-- Brano fornito --
MAFIA I tentacoli della ’ndrangheta si allargano sul Sudmilano, 10 condanne al clan Maiolo-Manno
La Dda di Milano sequestra una casa e due Jaguar a Peschiera e terreni a Spino
Due Jaguar, un appartamento a Peschiera Borromeo e due case con stalla e terreno a Spino d’Adda. Questi sono alcuni dei beni sequestrati nell’ambito dell’inchiesta sulle ‘ndrine in Lombardia legate al clan Maiolo-Manno, attraverso la “locale” di Pioltello. Lunedì si è concluso il processo in primo grado, con dieci condanne in rito abbreviato, tra cui quella del presunto “capo” Cosimo Maiolo, 58 anni, che dovrà scontare 12 anni e 8 mesi di carcere. Con lui anche i suoi tre figli Salvatore (10 anni e 8 mesi), Antonio (8 anni e 8 mesi) e Omar (6 anni), il fratello del presunto boss, Damiano (9 anni e 2 mesi) e il nipote Giovanni (8 anni e 10 mesi), tutti accusati di associazione mafiosa e altri reati.
L’inchiesta della Dda (Direzione distrettuale antimafia) di Milano, condotta dalla polizia di Stato, ha svelato come l’organizzazione criminale operasse sia con i metodi tradizionali, come il traffico di droga, le estorsioni, le intimidazioni e le armi, sia con quelli più sofisticati, come l’infiltrazione nei business, la manodopera a basso costo e gli “affari” sul trasporto salme in piena pandemia. Non disdegnando di “controllare” la politica indirizzando il voto (sostenendo il candidato di centrodestra a Pioltello, poi non eletto). Il giudice Anna Calabi ha condannato anche gli altri imputati, tra cui Luca Del Monaco (10 anni e 10 mesi) e Fabio Ferrera (7 anni e 9 mesi), e ha disposto per alcuni di loro la misura di sicurezza dell’assegnazione a una casa di lavoro per tre anni. Ha anche riconosciuto il danno subito dall’associazione Wikimafia aps, a cui ha assegnato una provvisionale di 17mila euro a carico degli imputati. L’inchiesta aggiunge un nuovo capitolo alla maxi indagine Crimine - Infinito, arrivata alla sentenza definitiva nel 2014, che aveva tracciato la geografia della ’ndrangheta in Lombardia, già individuando la “locale” di Pioltello con i suoi vertici familiari. Cosimo Maiolo e i suoi complici, secondo le accuse, hanno cercato di imporre la loro legge in una zona dove la mafia non era mai stata così forte. Ma la giustizia, almeno al primo “round”, ha avuto la meglio.

-- Serie di esercizi --
1) Ricopia fedelmente il tratto del brano sulla ’ndrangheta che va da "MAFIA I tentacoli" fino a "e altri reati.".
2) Traduci in inglese questa frase del brano sulla ’ndrangheta: «Due Jaguar, un appartamento a Peschiera Borromeo e due case con stalla e terreno a Spino d’Adda.»
Il materiale qui riportato non ha alcun ruolo in questo lavoro.

-- Dati --
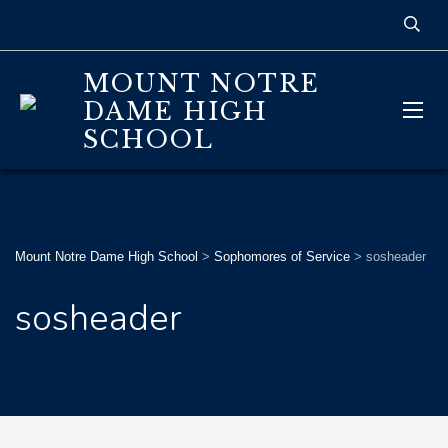
MOUNT NOTRE
DAME HIGH
SCHOOL
Mount Notre Dame High School
>
Sophomores of Service
>
sosheader
sosheader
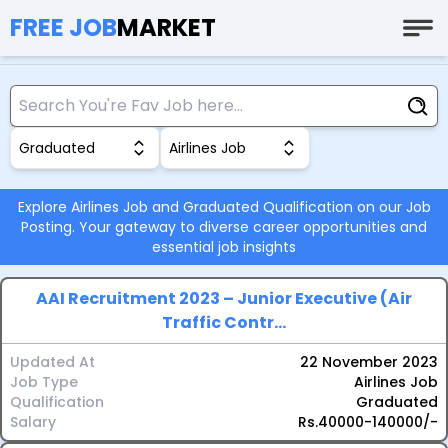
FREE JOB
MARKET
Graduated
Airlines Job
Explore Airlines Job and Graduated Qualification on our Job
Posting. Your gateway to diverse career opportunities and
essential job insights
AAI Recruitment 2023 – Junior Executive (Air
Traffic Contr...
Updated At
22 November 2023
Job Type
Airlines Job
Qualification
Graduated
Salary
Rs.40000-140000/-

-- Soluzioni degli esercizi --
1)
MAFIA I tentacoli della ’ndrangheta si allargano sul Sudmilano, 10 condanne al clan Maiolo-Manno
La Dda di Milano sequestra una casa e due Jaguar a Peschiera e terreni a Spino
Due Jaguar, un appartamento a Peschiera Borromeo e due case con stalla e terreno a Spino d’Adda. Questi sono alcuni dei beni sequestrati nell’ambito dell’inchiesta sulle ‘ndrine in Lombardia legate al clan Maiolo-Manno, attraverso la “locale” di Pioltello. Lunedì si è concluso il processo in primo grado, con dieci condanne in rito abbreviato, tra cui quella del presunto “capo” Cosimo Maiolo, 58 anni, che dovrà scontare 12 anni e 8 mesi di carcere. Con lui anche i suoi tre figli Salvatore (10 anni e 8 mesi), Antonio (8 anni e 8 mesi) e Omar (6 anni), il fratello del presunto boss, Damiano (9 anni e 2 mesi) e il nipote Giovanni (8 anni e 10 mesi), tutti accusati di associazione mafiosa e altri reati.

2) Two Jaguars, an apartment in Peschiera Borromeo, and two houses with a stable and land in Spino d’Adda.